Originally Posted by Raoh

here's my question :
Construct an example of a polynomial so that its graph goes through the points
$\left ( -1,5 \right )$ and $\left ( 3,-2 \right )$

what degree of polynomial?
June 21st 2009, 01:28 PM
Raoh

thanks for your reply,but i don't know what degree is the polynomial,that was the question (Worried).
thanks again.
June 21st 2009, 01:52 PM
skeeter

Quote:

Originally Posted by Raoh

thanks for your reply,but i don't know what degree is the polynomial,that was the question.

o.k. , let's keep it simple. here is a polynomial of degree 1 that works ...

7x + 4y = 13
June 21st 2009, 02:01 PM
yeongil

If you want a quadratic, this is how to do it:

Pick one of the points as the vertex -- though it does matter which one you pick, because you get different answers otherwise, the problem is only asking for an example. Let's pick (3, -2).

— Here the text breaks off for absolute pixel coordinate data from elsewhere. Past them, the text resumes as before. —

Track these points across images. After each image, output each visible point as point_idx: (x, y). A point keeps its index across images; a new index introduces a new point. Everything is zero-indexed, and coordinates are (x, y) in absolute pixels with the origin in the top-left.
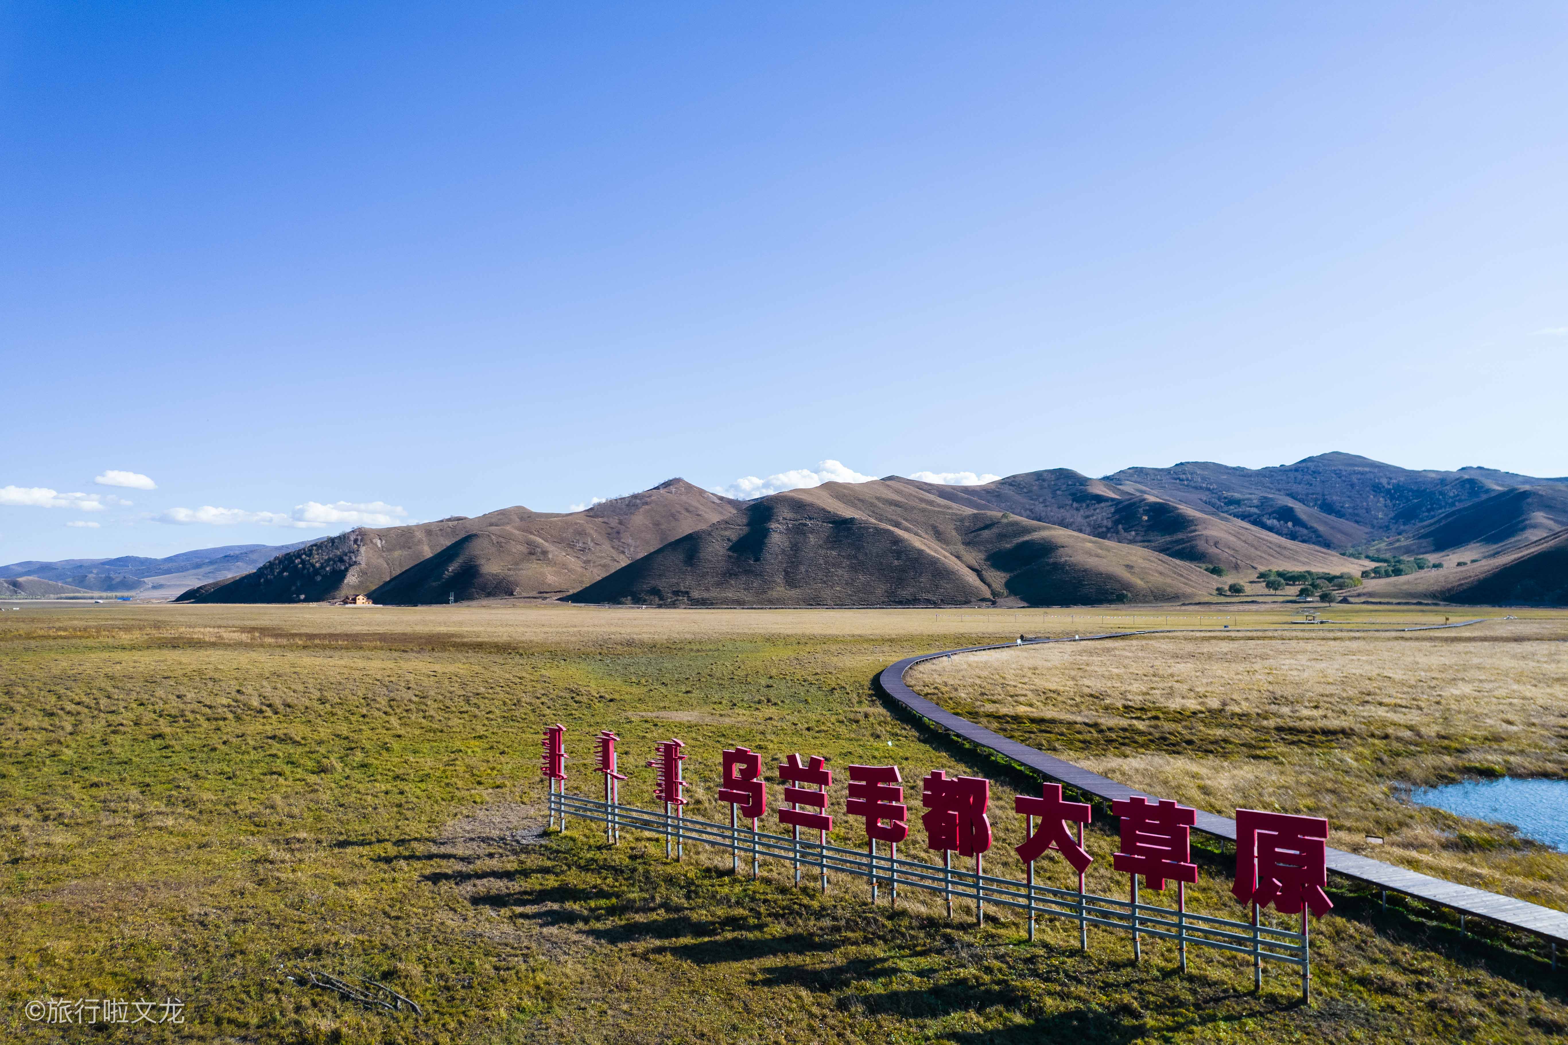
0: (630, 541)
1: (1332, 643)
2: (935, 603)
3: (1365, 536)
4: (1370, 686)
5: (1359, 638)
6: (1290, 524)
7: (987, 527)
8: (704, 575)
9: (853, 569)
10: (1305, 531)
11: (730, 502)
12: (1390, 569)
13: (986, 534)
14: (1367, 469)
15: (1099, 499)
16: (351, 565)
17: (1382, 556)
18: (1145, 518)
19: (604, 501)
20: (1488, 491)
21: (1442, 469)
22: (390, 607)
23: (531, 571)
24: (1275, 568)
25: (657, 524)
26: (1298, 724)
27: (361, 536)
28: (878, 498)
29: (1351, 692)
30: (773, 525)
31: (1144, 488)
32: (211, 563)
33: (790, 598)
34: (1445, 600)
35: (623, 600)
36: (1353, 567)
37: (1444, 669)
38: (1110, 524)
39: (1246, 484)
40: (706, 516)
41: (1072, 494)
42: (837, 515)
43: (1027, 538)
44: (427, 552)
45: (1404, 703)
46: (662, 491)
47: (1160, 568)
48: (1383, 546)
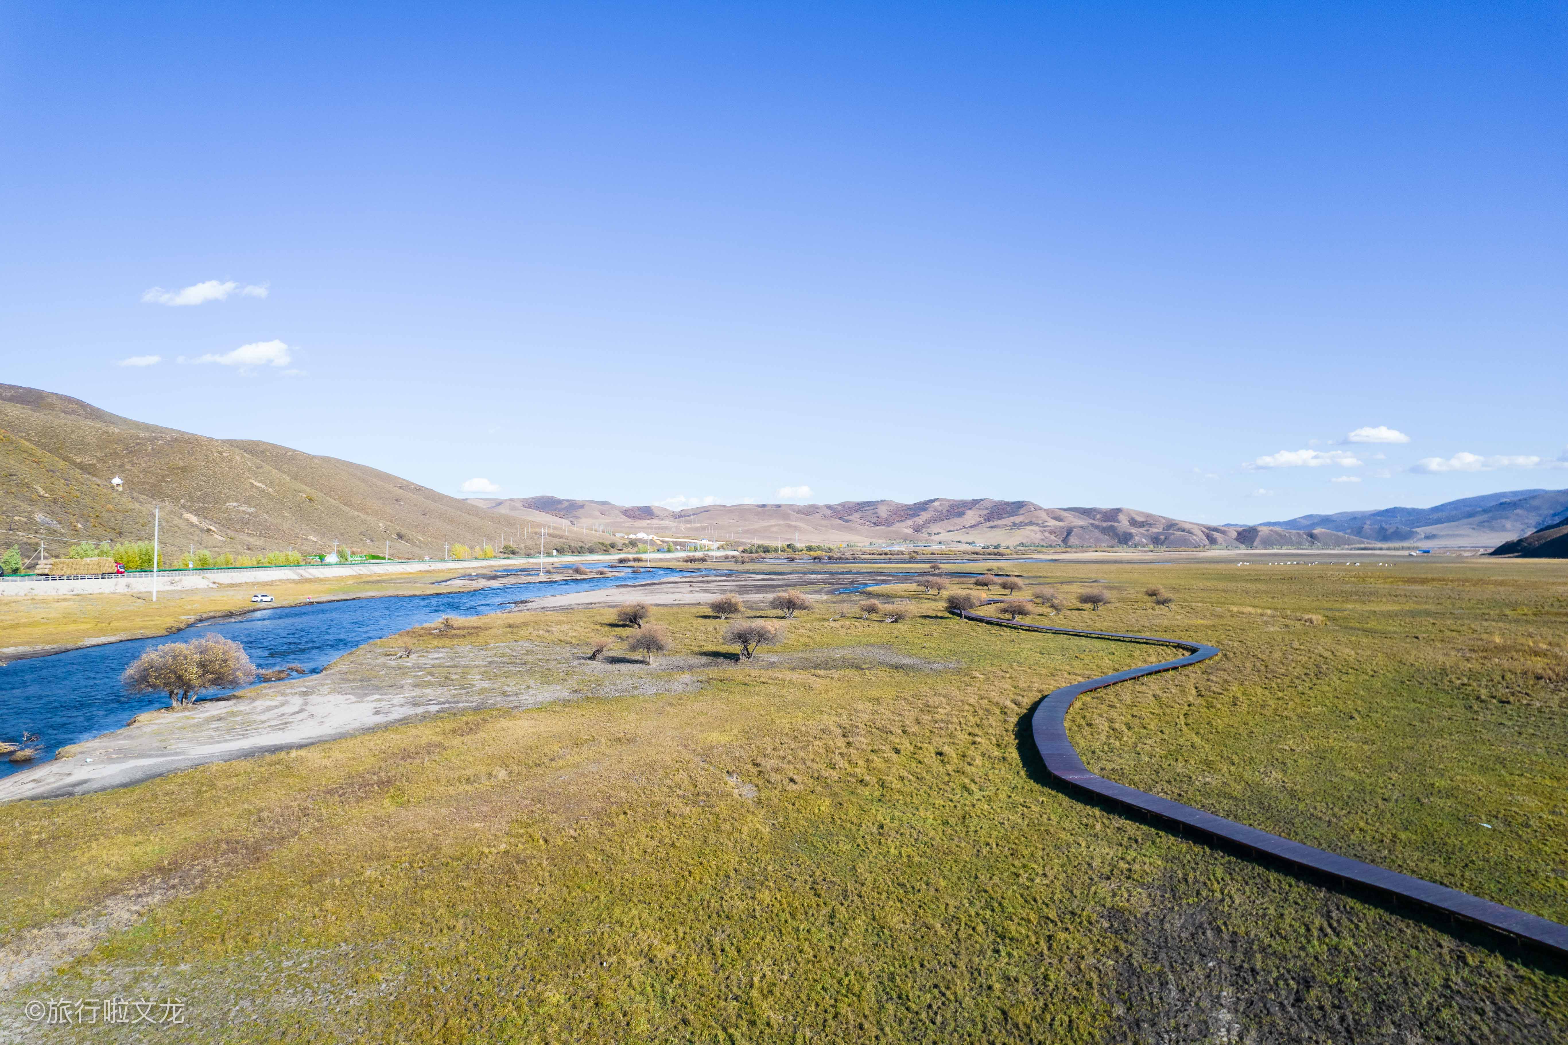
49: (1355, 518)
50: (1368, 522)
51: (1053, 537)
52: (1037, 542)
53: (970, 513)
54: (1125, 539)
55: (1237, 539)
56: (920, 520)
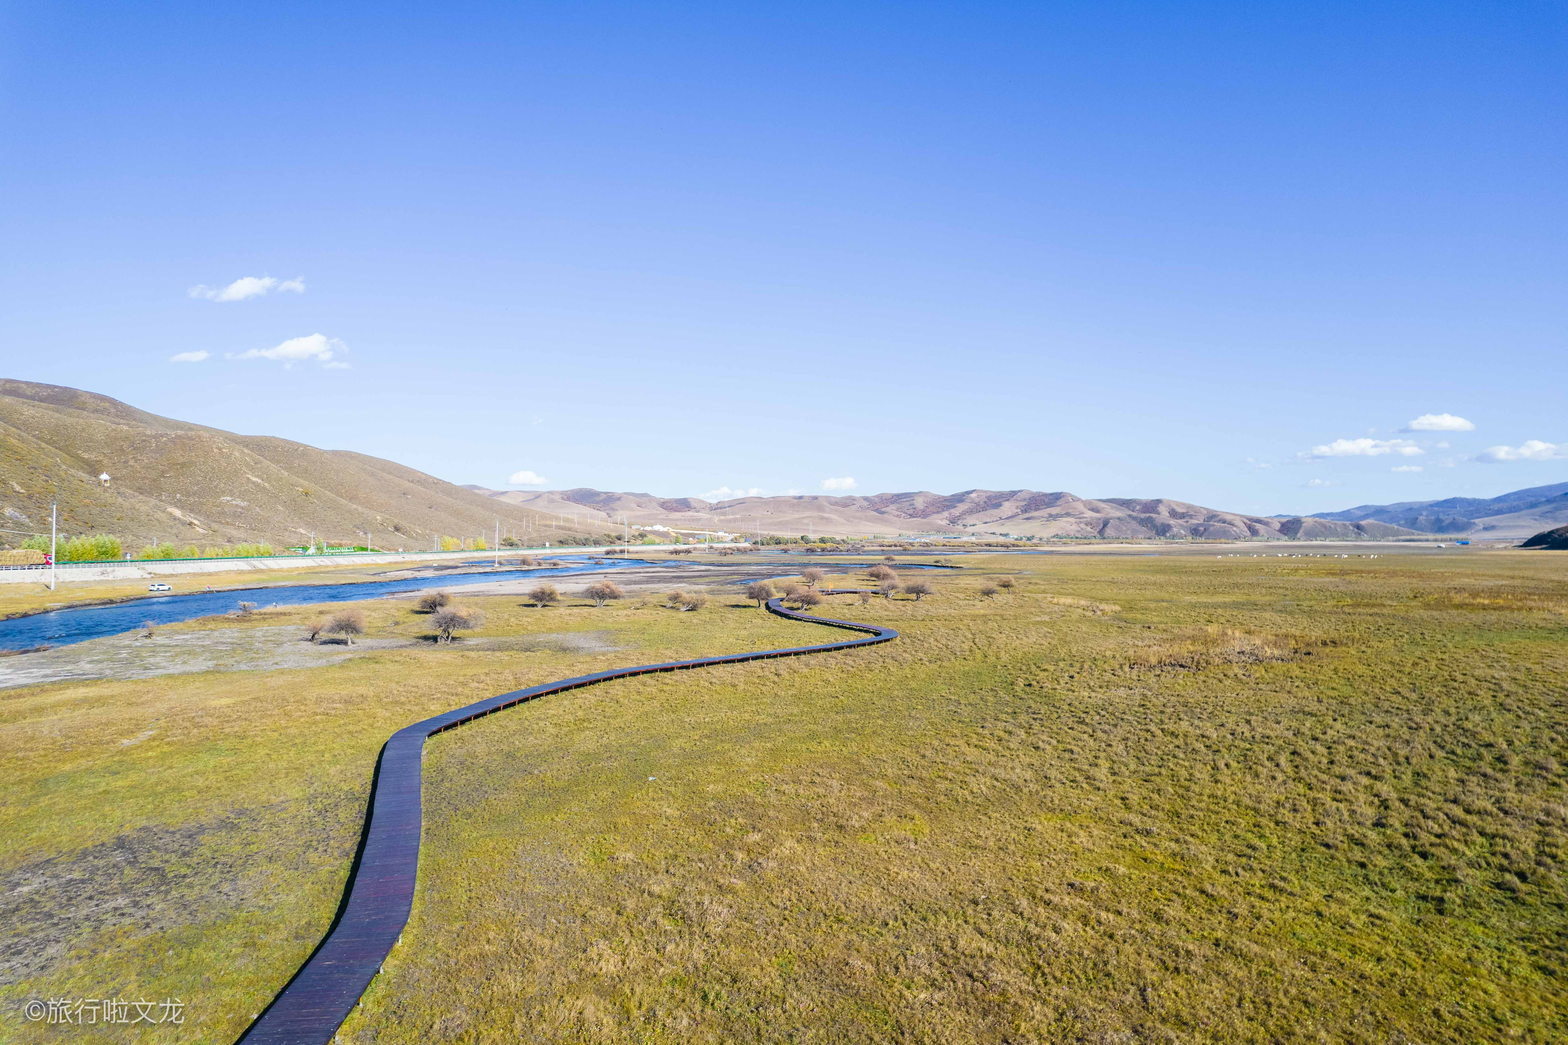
49: (1411, 509)
50: (1425, 513)
51: (1089, 529)
52: (1072, 534)
53: (1007, 504)
54: (1162, 530)
55: (1280, 531)
56: (956, 512)
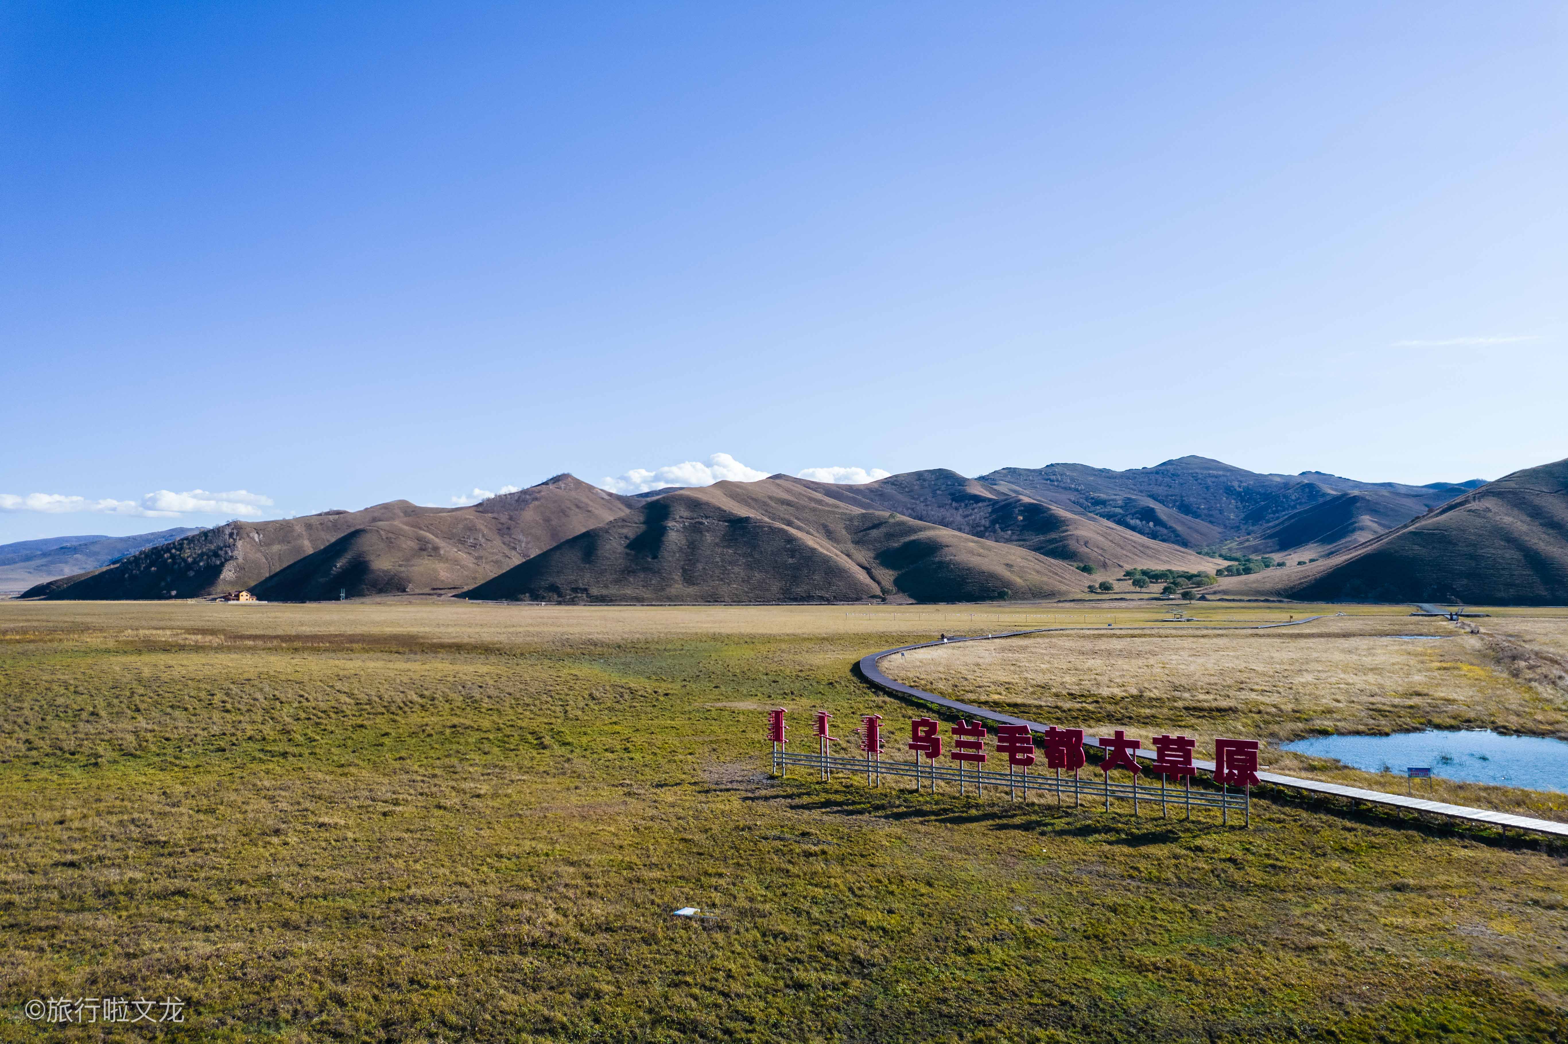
0: (521, 537)
1: (1202, 640)
2: (828, 600)
3: (1218, 536)
4: (1243, 677)
5: (1222, 635)
6: (1151, 524)
7: (876, 526)
8: (602, 572)
9: (749, 567)
10: (1165, 531)
11: (619, 498)
12: (1241, 567)
13: (874, 533)
14: (1221, 473)
15: (977, 499)
16: (226, 560)
17: (1234, 555)
18: (1021, 518)
19: (492, 496)
20: (1324, 495)
21: (1286, 473)
22: (276, 604)
23: (423, 567)
24: (1140, 567)
25: (547, 520)
26: (1198, 704)
27: (237, 529)
28: (770, 498)
29: (1229, 682)
30: (671, 524)
31: (1017, 488)
32: (44, 555)
33: (689, 595)
34: (1288, 597)
35: (522, 596)
36: (1208, 566)
37: (1292, 662)
38: (987, 524)
39: (1111, 485)
40: (597, 512)
41: (951, 494)
42: (732, 514)
43: (913, 537)
44: (309, 548)
45: (1267, 688)
46: (551, 487)
47: (1037, 567)
48: (1234, 545)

The vertex form of the parabola is
$y = a(x - h)^2 + k$

Plug in the vertex for (h, k):
$y = a(x - 3)^2 - 2$

Plug in the other point for (x, y) to solve for a:
$\begin{aligned} 5 &= a(-1 - 3)^2 - 2 \\ 5 &= (-4)^2 a - 2 \\ 5 &= 16a - 2 \\ 7 &= 16a \\ a &= \frac{7}{16} \end{aligned}$

So the equation of the parabola would be
$y = \frac{7}{16}(x - 3)^2 - 2$

01
June 21st 2009, 02:19 PM
Raoh

thanks a lot guys(Happy)
if i wanted to give an example of polynomial of degree 1,it will have always the form :
$7x+4y = k$ and $k$ could be anything,am i right ?
thanks again
June 21st 2009, 02:28 PM
skeeter

Quote:

Originally Posted by Raoh

thanks a lot guys(Happy)
if i wanted to give an example of polynomial of degree 1,it will have always the form :
$7x+4y = k$ and $k$ could be anything,am i right ?
thanks again

no ... not if they pass through the two given points (-1,5) , (3,-2)
June 21st 2009, 02:31 PM
yeongil

Quote:

Originally Posted by Raoh

thanks a lot guys(Happy)
if i wanted to give an example of polynomial of degree 1,it will have always the form :
$7x+4y = k$ and $k$ could be anything,am i right ?
thanks again

No, k can't be just anything.

To find a linear equation, you need to find the slope:
$\begin{aligned} m &= \frac{y_2 - y^1}{y_2 - y^1} \\ &= \frac{-2 - 5}{3 - (-1)} \\ &= -\frac{7}{4} \end{aligned}$

Use point-slope form:
$\begin{aligned} y - y_1 &= m(x - x_1) \\ y - 5 &= -\frac{7}{4}(x + 1) \\ 4y - 20 &= -7(x + 1) \\ 4y - 20 &= -7x - 7 \\ 7x + 4y - 20 &= -7 \\ 7x + 4y &= 13 \\ \end{aligned}$

So you see, it does matter what the constant term is.

01
June 21st 2009, 02:33 PM
Raoh

Quote:

Originally Posted by skeeter

no ... not if they pass through the two given points (-1,5) , (3,-2)

of course they have to pass through the two points $(1.5),(3.-2)$ sorry i forgot to mention that.does this make my previous post right ?
thanks.
June 21st 2009, 02:40 PM
yeongil

Quote:

Originally Posted by Raoh

of course they have to pass through the two points $(1.5),(3.-2)$ sorry i forgot to mention that.does this make my previous post right ?
thanks.

The answer is still no. A linear equation in standard form is
$Ax + By = C$
where A, B, and C are constants. Depending on the two given points, you'll have different sets of values for A, B, and C.

01
June 21st 2009, 02:45 PM
Raoh

i don't get it (sorry(Itwasntme)),if a line passes by those two points,it will have always the same slope $(m = \frac{-7}{4} )$ ,right ?
thanks for helping me.(Happy)
June 21st 2009, 02:47 PM
yeongil

Quote:

Originally Posted by Raoh

i don't get it (sorry(Itwasntme)),if a line passes by those two points,it will have always the same slope $(m = \frac{-7}{4} )$ ,right ?
thanks for helping me.(Happy)

Yes.

01
June 21st 2009, 02:54 PM
Raoh

oooops ! sorry.. my mistake (Itwasntme),in your previous post you wrote :
$Ax + By = C$ ,the $C$ constant depends in $A$ and $B$ ,right ?
June 21st 2009, 03:26 PM
Raoh

ok,thanks guys i got it (Wink)
(Clapping)